Phew, we're through the hard part. Now, let's get to training. First, move the network to the GPU and setup an optimizer.

In [None]:
# We want to train on a GPU. It'll take a long time on a CPU
device = torch.device('cuda')
# Move the network to the GPU
model = Net().to(device)
# Set up the ADAM optimizer with learning rate of 0.0076 (as used in H-Nets)
optimizer = torch.optim.Adam(model.parameters(), lr=0.0076)

Next, define a training and test function.

In [None]:
import numpy as np

def train(epoch):
    # Set model to 'train' mode
    model.train()

    for param_group in optimizer.param_groups:
        # Slowly decrease the learning rate every epoch
        param_group['lr'] = param_group['lr'] * np.power(0.1, epoch / 50)
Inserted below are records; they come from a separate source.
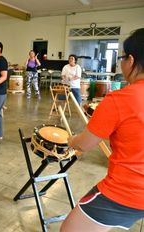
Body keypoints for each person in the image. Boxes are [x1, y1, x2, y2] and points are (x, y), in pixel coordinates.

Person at [61, 28, 144, 232]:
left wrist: (71, 140)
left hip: (128, 191)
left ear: (131, 60)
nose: (121, 63)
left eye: (122, 58)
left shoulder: (121, 99)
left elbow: (85, 144)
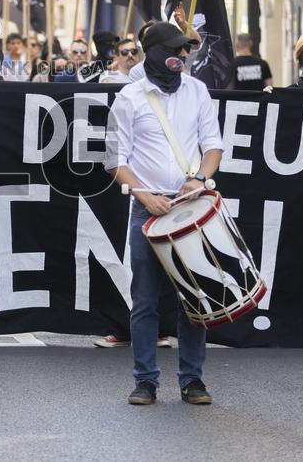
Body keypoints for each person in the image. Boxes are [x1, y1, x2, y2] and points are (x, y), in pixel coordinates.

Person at [104, 21, 223, 406]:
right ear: (154, 52)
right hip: (147, 209)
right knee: (145, 300)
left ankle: (193, 380)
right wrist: (143, 194)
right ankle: (146, 382)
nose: (184, 56)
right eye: (177, 50)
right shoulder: (129, 98)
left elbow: (214, 146)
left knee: (194, 298)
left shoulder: (198, 91)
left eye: (186, 50)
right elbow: (115, 161)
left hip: (190, 208)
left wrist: (200, 180)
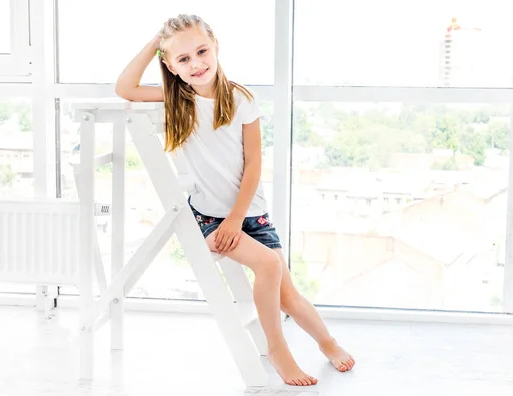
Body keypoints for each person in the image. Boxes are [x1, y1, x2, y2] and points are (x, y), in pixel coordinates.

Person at [115, 13, 355, 387]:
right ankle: (278, 351)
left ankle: (328, 343)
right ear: (171, 66)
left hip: (251, 215)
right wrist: (156, 43)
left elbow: (255, 164)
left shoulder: (241, 99)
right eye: (183, 59)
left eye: (201, 51)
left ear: (215, 48)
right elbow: (125, 88)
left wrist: (237, 218)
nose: (195, 63)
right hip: (209, 218)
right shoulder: (178, 97)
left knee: (288, 295)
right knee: (270, 267)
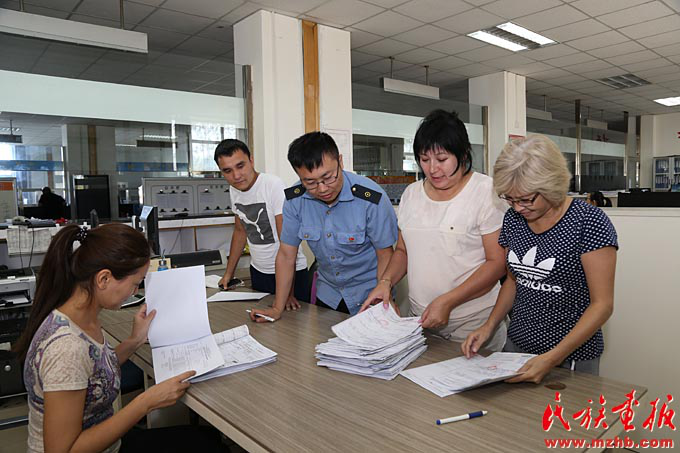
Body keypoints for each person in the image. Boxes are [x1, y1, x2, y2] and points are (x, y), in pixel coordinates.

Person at [14, 224, 225, 453]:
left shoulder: (80, 316)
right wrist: (145, 403)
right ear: (104, 279)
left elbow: (94, 368)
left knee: (207, 438)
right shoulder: (66, 349)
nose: (134, 292)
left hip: (108, 444)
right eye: (135, 284)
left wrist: (134, 340)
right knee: (208, 445)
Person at [462, 135, 618, 383]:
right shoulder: (513, 220)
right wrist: (489, 326)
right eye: (510, 199)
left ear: (551, 186)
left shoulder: (589, 222)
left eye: (526, 199)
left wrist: (552, 358)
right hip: (517, 345)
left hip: (571, 355)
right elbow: (513, 281)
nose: (517, 207)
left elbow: (602, 305)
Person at [360, 110, 508, 349]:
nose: (433, 169)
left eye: (441, 159)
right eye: (424, 159)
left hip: (473, 324)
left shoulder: (485, 192)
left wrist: (448, 301)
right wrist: (386, 281)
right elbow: (403, 251)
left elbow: (497, 263)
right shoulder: (412, 194)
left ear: (463, 154)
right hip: (421, 320)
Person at [249, 132, 398, 322]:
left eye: (328, 177)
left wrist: (383, 295)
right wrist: (277, 308)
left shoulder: (370, 198)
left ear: (340, 162)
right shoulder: (295, 200)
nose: (322, 189)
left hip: (369, 294)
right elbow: (286, 255)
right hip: (329, 295)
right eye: (310, 182)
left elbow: (385, 254)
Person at [214, 139, 310, 304]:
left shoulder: (273, 185)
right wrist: (229, 274)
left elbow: (287, 241)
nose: (236, 176)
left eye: (240, 166)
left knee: (294, 320)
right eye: (227, 171)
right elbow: (240, 231)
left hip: (289, 275)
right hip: (259, 272)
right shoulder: (234, 189)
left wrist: (288, 292)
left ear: (251, 160)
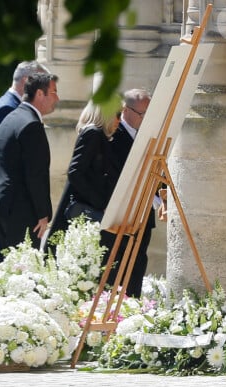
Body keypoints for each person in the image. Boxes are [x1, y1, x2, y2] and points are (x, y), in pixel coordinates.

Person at [0, 61, 49, 270]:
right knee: (5, 265)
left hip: (8, 197)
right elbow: (6, 159)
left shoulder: (11, 107)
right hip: (12, 199)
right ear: (29, 82)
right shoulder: (9, 108)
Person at [0, 72, 59, 252]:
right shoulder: (31, 124)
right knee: (21, 273)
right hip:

    for data in train_loader:
        # Move training data to the GPU and optimize parameters
        optimizer.zero_grad()
        F.nll_loss(model(data.to(device)), data.y).backward()
        optimizer.step()

Train for 100 epochs.

In [None]:
print('This may take a while...')
# Try with fewer epochs if you're in a timecrunch
for epoch in progressbar.progressbar(range(100), redirect_stdout=True):
    train(epoch)

## Testing
Finally, we test our model on the test dataset. Setup a test function:

In [None]:
def test():
    # Set model to 'evaluation' mode
    model.eval()
    correct = 0

    for data in progressbar.progressbar(test_loader):
        # Move test data to the GPU and return a prediction
        data = data.to(device)
        pred = model(data).max(1)[1]
        correct += pred.eq(data.y).sum().item()
    # Return the fraction of correctly classified shapes
    return correct / len(test_dataset)

And return the accuracy on the test set:

In [None]:
test_acc = test()
print('Test: {:.6f}'.format(test_acc))